Total system generation increased 5 percent in 2023 compared with 2022, due primarily to higher natural gas generation and hydropower generation, partially offset by decreased coal-fired generation. For more information on the changes in sales volume, see the "Operating Expenses" section below in this MD&A.
The financial impacts of fluctuations in wholesale energy sales, purchased power, fuel expense, and other power supply-related expenses are addressed in Idaho Power's Idaho and Oregon power cost adjustment mechanisms, which are described below in "Power Cost Adjustment Mechanisms."
Operating Revenues
Retail Revenues: The tables below present Idaho Power’s retail revenues (in thousands), MWh sales (in thousands), and number of retail customers for the last two years ended December 31.
| | | | | | | | | | | | | | |
| | 2023 | | 2022 |
Retail revenues: | | | | |
Residential (includes $37,233 and $22,595, respectively, related to the FCA(1)) | | $ | 684,649 | | | $ | 645,236 | |
Commercial (includes $1,338 and $922, respectively, related to the FCA(1)) | | 378,330 | | | 347,970 | |
Industrial | | 244,538 | | | 217,368 | |
Irrigation | | 173,929 | | | 170,964 | |
| | | | |
Deferred revenue related to HCC relicensing AFUDC(2) | | (8,780) | | | (8,780) | |
Total retail revenues | | $ | 1,472,666 | | | $ | 1,372,758 | |
| | | | |
(1) The FCA mechanism is an alternative revenue program and does not represent revenue from contracts with customers.(2) The IPUC allows Idaho Power to recover a portion of the AFUDC on construction work in progress related to the HCC relicensing process, even though the relicensing process is not yet complete and the costs have not been moved to electric plant in service. Idaho Power is collecting approximately $8.8 million annually in the Idaho jurisdiction but is deferring revenue recognition of the amounts collected until the license is issued and the accumulated license costs approved for recovery are placed in service.

_Record extracts_
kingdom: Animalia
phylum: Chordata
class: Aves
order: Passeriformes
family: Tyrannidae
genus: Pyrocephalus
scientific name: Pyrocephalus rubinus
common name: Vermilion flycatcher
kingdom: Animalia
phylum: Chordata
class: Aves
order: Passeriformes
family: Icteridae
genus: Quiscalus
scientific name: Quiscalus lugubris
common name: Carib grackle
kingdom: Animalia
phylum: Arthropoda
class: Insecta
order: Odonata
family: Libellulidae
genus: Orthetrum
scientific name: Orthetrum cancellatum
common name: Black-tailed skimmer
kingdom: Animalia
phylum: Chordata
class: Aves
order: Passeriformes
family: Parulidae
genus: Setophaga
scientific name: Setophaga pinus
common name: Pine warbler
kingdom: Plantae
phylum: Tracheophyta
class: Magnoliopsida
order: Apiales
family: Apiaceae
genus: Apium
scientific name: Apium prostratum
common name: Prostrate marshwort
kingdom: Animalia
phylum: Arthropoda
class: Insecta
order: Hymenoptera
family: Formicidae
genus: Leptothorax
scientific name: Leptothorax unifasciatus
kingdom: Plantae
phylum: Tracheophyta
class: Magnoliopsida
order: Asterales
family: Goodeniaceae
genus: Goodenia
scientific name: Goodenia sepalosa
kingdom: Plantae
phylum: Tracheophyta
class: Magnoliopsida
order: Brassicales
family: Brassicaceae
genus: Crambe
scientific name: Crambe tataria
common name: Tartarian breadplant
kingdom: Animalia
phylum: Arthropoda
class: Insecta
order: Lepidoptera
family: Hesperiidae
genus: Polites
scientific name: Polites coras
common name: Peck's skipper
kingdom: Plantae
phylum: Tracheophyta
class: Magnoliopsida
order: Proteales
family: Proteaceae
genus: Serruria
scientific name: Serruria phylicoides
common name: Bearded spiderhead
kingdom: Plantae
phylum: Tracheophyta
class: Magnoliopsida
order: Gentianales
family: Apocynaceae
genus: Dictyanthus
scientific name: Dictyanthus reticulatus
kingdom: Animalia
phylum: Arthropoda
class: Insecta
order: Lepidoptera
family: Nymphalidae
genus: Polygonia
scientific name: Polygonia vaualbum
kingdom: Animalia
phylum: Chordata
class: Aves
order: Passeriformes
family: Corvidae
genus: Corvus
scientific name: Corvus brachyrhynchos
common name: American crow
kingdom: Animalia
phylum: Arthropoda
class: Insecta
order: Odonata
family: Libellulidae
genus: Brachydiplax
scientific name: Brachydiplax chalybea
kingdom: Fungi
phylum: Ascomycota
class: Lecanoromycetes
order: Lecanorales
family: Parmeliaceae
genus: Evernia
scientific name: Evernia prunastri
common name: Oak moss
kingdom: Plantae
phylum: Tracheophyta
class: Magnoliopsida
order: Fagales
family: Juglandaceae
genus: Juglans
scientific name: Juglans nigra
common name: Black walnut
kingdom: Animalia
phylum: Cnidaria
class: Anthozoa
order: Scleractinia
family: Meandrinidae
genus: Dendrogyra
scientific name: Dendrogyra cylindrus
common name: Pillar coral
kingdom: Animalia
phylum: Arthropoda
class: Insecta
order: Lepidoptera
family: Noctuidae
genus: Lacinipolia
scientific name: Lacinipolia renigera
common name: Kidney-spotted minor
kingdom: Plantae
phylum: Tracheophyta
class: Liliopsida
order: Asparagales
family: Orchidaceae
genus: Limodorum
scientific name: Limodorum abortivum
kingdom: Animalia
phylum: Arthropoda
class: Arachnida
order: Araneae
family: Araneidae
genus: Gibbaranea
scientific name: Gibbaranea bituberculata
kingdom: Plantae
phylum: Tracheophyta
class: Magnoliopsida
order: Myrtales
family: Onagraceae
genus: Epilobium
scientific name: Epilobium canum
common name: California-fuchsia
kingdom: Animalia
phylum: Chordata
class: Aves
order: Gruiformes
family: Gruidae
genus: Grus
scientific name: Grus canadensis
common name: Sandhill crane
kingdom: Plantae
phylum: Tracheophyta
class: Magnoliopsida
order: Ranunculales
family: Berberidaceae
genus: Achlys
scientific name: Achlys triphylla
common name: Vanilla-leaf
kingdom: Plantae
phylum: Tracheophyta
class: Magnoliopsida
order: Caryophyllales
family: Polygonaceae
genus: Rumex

_Given request 1_
Repeat the part of the Idaho Power excerpt that begins at "Operating Revenues" and stops after "ended December 31.", putting "megawatt-hour sales" in place of "MWh sales".
_Given request 2_
According to the Idaho Power excerpt, about how much is Idaho Power collecting annually in the Idaho jurisdiction for AFUDC related to the HCC relicensing process?
_Given request 3_
Decide whether each statement agrees with the Idaho Power excerpt, answering yes or no and quoting the deciding words: (a) Total system generation rose 5 percent in 2023 over 2022. (b) Coal-fired generation increased in 2023. (c) The FCA mechanism represents revenue from contracts with customers.

_Written solution 1_
Operating Revenues
Retail Revenues: The tables below present Idaho Power’s retail revenues (in thousands), megawatt-hour sales (in thousands), and number of retail customers for the last two years ended December 31.

_Written solution 2_
Approximately $8.8 million.

_Written solution 3_
(a) Yes: "Total system generation increased 5 percent in 2023 compared with 2022"
(b) No: "partially offset by decreased coal-fired generation"
(c) No: "does not represent revenue from contracts with customers"